• **Exercise instructions**
In the material, from the line containing "PM? Give the end time." through the end, change "Saturday" to "Wednesday" and give those lines again with nothing else altered.

• **Dataset records**
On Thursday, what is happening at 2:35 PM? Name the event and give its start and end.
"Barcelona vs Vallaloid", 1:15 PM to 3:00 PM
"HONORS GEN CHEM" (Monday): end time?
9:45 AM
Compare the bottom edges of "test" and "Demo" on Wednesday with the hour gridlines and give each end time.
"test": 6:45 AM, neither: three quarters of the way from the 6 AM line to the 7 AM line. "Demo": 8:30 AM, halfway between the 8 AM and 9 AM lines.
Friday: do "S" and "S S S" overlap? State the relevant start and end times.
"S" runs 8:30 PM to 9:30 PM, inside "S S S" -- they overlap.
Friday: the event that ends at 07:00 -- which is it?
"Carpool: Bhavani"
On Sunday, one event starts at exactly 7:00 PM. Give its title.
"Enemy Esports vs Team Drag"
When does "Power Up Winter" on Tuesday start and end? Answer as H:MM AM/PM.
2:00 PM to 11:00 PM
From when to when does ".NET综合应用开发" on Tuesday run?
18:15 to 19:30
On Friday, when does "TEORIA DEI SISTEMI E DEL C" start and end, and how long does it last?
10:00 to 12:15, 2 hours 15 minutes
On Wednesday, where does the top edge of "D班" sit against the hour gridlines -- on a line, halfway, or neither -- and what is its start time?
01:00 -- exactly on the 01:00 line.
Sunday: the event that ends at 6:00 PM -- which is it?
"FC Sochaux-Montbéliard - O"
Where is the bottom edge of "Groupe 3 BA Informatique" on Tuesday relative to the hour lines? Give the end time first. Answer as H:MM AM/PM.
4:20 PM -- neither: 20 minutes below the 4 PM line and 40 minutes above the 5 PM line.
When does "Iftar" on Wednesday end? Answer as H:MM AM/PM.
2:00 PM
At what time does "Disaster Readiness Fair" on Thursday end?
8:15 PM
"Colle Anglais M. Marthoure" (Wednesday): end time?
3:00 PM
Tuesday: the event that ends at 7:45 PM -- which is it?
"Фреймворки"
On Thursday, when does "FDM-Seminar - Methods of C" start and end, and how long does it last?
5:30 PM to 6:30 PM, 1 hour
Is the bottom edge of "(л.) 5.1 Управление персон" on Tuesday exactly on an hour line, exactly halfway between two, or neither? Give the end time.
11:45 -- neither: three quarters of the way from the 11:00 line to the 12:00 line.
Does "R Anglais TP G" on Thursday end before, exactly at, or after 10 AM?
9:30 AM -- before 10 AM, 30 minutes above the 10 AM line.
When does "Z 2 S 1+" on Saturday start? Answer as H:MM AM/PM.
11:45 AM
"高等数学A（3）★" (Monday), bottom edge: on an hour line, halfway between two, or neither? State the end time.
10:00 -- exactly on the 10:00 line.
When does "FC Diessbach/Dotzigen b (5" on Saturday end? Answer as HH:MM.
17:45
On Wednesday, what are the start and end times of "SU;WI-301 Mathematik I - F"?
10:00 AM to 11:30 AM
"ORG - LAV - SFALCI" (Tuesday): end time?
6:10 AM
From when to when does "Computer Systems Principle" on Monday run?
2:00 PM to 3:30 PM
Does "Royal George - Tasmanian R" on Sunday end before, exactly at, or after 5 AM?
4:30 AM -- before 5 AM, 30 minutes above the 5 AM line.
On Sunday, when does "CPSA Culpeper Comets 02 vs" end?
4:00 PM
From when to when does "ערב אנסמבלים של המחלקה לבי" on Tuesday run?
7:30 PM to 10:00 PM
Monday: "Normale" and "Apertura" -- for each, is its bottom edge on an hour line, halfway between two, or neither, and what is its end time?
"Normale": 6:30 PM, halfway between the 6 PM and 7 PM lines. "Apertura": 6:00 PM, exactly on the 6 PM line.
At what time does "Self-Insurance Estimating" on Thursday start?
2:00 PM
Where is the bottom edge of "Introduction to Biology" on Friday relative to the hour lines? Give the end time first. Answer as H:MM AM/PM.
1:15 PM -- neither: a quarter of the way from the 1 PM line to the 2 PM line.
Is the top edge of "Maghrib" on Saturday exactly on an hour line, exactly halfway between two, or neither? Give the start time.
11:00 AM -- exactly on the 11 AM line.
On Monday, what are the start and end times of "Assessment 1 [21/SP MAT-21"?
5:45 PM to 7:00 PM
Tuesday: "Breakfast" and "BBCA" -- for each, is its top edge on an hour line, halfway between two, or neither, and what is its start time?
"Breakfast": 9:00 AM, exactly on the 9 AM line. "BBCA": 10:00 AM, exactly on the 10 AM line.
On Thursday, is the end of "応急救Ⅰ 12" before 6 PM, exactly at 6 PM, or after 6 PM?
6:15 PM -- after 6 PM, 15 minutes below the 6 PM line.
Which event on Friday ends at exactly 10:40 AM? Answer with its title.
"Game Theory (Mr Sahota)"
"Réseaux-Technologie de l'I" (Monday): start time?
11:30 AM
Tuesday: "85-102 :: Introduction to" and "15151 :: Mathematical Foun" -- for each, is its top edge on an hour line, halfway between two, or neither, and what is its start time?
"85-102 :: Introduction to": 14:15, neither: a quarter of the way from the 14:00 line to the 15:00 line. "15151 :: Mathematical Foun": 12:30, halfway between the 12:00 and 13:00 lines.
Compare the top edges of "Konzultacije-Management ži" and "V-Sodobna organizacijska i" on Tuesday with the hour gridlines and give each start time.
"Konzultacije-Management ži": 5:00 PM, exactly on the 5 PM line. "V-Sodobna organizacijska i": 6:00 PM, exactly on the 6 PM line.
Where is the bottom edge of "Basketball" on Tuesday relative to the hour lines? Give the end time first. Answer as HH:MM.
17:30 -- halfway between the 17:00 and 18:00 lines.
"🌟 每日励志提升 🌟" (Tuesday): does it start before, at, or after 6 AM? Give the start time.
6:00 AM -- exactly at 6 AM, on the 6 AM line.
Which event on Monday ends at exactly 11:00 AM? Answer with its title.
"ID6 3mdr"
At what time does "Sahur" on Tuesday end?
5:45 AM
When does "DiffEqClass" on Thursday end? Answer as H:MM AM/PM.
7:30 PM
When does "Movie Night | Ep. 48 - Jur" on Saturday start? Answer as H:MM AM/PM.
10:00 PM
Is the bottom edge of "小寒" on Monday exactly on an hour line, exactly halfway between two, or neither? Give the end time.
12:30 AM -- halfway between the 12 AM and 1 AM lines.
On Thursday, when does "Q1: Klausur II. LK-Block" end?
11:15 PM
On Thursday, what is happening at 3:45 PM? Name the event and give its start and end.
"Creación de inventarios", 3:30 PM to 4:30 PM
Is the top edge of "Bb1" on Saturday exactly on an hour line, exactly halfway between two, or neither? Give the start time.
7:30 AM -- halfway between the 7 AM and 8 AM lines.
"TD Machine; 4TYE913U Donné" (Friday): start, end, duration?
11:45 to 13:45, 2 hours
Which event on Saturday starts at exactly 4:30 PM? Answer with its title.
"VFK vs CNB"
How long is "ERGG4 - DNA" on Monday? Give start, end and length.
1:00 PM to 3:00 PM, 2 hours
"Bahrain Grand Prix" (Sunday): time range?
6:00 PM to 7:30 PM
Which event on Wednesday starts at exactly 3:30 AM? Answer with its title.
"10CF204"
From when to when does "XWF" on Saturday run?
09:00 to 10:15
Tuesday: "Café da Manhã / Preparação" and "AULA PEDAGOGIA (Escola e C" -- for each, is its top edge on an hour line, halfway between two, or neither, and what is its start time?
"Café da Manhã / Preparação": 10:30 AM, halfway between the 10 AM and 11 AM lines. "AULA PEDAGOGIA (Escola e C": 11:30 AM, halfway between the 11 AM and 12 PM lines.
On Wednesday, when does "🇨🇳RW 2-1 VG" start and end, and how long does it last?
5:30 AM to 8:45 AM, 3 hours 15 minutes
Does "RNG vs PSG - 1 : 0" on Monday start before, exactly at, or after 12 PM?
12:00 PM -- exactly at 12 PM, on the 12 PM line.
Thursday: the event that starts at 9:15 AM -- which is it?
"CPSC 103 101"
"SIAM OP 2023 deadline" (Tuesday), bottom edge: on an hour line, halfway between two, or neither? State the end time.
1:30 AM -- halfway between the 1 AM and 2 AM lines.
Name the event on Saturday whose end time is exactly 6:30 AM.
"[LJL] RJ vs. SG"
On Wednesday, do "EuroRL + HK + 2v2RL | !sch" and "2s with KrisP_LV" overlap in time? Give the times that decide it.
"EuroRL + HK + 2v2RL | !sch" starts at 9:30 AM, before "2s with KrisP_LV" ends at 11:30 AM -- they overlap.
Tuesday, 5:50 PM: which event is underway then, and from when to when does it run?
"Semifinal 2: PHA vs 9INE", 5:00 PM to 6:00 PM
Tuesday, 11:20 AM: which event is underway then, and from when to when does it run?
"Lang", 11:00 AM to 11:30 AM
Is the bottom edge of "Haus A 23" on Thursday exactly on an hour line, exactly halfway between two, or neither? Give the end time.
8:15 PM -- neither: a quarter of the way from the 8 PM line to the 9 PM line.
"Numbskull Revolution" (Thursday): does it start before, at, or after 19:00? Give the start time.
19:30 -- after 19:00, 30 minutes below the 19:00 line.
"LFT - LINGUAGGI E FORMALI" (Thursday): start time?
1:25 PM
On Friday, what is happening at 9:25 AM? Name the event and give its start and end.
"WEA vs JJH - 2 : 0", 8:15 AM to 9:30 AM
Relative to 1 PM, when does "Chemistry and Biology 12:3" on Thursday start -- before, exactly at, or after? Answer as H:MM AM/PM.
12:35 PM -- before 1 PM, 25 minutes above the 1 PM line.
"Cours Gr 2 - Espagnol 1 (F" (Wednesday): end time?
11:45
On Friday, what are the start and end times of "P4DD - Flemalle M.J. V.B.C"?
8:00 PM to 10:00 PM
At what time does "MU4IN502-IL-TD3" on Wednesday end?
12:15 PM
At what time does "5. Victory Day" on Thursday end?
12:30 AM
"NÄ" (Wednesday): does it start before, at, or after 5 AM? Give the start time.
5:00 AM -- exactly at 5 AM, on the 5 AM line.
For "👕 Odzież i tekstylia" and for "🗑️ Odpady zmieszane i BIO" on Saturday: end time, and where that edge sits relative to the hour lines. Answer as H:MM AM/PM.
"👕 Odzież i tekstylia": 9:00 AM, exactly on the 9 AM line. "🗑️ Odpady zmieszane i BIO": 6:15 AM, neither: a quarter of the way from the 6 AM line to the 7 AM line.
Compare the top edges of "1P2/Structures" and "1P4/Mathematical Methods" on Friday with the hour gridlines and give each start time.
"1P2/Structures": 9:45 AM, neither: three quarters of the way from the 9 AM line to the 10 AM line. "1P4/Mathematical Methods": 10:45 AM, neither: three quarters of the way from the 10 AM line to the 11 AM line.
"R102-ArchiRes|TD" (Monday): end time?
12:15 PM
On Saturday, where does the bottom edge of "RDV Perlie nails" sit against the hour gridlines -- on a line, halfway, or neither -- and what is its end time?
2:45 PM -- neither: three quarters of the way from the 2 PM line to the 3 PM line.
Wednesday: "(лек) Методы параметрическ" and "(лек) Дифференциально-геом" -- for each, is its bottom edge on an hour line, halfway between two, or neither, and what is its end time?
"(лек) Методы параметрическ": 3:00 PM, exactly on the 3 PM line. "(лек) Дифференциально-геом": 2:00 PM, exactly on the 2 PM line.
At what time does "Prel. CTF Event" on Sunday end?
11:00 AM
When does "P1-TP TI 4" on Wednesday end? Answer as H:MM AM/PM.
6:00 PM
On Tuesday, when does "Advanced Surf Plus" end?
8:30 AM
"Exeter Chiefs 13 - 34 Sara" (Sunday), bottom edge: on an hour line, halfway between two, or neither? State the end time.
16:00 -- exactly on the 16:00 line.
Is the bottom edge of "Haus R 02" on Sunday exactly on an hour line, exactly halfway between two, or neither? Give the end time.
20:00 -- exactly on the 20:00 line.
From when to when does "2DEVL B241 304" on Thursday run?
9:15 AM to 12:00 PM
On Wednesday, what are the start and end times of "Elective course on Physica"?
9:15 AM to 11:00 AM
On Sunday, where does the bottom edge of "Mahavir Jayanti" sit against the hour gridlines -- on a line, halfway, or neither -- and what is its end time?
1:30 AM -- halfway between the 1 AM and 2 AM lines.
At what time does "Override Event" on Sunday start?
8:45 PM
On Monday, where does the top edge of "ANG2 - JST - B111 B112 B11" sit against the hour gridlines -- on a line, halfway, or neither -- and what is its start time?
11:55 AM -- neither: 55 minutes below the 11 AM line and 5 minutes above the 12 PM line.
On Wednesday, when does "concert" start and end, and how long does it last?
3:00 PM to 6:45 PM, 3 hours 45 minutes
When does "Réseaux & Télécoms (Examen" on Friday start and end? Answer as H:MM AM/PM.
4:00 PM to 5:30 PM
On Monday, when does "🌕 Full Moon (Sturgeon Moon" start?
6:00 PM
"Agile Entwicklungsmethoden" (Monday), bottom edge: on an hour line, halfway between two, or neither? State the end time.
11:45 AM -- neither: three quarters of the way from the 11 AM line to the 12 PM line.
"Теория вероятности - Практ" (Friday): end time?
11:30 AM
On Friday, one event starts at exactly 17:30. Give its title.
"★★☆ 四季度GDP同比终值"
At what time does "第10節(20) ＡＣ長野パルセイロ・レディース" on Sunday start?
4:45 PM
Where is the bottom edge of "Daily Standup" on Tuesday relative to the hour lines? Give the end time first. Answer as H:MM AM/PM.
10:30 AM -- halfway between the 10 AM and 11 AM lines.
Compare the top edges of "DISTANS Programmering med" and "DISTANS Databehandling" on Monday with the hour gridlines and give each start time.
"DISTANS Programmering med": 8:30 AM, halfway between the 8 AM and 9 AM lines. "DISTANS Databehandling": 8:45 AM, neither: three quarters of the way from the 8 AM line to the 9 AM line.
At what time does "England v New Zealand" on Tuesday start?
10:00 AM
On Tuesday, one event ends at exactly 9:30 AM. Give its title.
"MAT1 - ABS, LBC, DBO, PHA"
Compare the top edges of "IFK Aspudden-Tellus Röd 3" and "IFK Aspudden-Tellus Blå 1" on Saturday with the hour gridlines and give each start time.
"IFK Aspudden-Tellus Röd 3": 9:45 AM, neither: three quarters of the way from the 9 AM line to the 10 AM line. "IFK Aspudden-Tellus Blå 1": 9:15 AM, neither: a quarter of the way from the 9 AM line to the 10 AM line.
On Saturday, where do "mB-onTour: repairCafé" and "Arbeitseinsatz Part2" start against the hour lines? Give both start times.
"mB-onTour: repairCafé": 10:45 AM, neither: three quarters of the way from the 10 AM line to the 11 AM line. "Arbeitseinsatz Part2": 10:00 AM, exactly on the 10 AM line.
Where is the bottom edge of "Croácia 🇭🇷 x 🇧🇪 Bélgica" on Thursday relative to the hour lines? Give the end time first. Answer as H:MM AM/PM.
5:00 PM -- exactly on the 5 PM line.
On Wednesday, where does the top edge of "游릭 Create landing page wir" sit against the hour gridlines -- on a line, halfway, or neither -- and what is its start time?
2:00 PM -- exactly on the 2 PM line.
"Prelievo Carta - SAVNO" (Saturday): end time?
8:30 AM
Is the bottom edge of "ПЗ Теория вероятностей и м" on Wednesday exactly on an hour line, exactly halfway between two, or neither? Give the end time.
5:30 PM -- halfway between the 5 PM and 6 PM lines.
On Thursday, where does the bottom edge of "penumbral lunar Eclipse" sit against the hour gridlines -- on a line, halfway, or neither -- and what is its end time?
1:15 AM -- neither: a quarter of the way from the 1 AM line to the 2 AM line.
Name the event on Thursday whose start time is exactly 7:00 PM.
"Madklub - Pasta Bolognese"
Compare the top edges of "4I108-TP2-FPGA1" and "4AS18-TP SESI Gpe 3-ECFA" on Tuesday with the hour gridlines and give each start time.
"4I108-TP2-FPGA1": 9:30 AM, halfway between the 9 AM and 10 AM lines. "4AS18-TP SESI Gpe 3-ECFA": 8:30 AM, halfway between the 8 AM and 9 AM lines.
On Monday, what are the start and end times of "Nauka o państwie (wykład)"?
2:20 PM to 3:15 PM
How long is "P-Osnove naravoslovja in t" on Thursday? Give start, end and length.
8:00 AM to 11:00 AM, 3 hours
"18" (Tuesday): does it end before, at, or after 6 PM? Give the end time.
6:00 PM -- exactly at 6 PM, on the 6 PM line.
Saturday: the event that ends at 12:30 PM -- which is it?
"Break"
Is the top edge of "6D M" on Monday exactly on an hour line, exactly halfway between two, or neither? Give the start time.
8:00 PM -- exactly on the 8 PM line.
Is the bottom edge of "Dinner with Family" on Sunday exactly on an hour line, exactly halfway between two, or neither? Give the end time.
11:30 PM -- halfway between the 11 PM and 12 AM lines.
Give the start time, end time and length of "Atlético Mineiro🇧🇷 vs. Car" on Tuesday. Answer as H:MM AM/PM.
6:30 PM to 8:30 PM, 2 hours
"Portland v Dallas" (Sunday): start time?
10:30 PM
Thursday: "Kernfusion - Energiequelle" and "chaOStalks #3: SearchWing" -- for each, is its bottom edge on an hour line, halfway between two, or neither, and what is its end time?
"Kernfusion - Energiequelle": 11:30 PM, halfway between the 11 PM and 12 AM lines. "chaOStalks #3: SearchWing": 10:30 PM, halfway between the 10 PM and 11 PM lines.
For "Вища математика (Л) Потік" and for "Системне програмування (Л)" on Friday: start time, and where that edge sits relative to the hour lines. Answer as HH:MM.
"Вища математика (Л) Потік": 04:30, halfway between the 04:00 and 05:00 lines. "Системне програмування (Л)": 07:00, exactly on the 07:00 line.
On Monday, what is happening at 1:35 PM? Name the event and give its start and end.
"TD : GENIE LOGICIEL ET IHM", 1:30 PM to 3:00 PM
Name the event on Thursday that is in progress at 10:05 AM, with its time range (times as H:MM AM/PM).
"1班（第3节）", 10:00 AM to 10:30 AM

• **The result**
"18" (Tuesday): does it end before, at, or after 6 PM? Give the end time.
6:00 PM -- exactly at 6 PM, on the 6 PM line.
Wednesday: the event that ends at 12:30 PM -- which is it?
"Break"
Is the top edge of "6D M" on Monday exactly on an hour line, exactly halfway between two, or neither? Give the start time.
8:00 PM -- exactly on the 8 PM line.
Is the bottom edge of "Dinner with Family" on Sunday exactly on an hour line, exactly halfway between two, or neither? Give the end time.
11:30 PM -- halfway between the 11 PM and 12 AM lines.
Give the start time, end time and length of "Atlético Mineiro🇧🇷 vs. Car" on Tuesday. Answer as H:MM AM/PM.
6:30 PM to 8:30 PM, 2 hours
"Portland v Dallas" (Sunday): start time?
10:30 PM
Thursday: "Kernfusion - Energiequelle" and "chaOStalks #3: SearchWing" -- for each, is its bottom edge on an hour line, halfway between two, or neither, and what is its end time?
"Kernfusion - Energiequelle": 11:30 PM, halfway between the 11 PM and 12 AM lines. "chaOStalks #3: SearchWing": 10:30 PM, halfway between the 10 PM and 11 PM lines.
For "Вища математика (Л) Потік" and for "Системне програмування (Л)" on Friday: start time, and where that edge sits relative to the hour lines. Answer as HH:MM.
"Вища математика (Л) Потік": 04:30, halfway between the 04:00 and 05:00 lines. "Системне програмування (Л)": 07:00, exactly on the 07:00 line.
On Monday, what is happening at 1:35 PM? Name the event and give its start and end.
"TD : GENIE LOGICIEL ET IHM", 1:30 PM to 3:00 PM
Name the event on Thursday that is in progress at 10:05 AM, with its time range (times as H:MM AM/PM).
"1班（第3节）", 10:00 AM to 10:30 AM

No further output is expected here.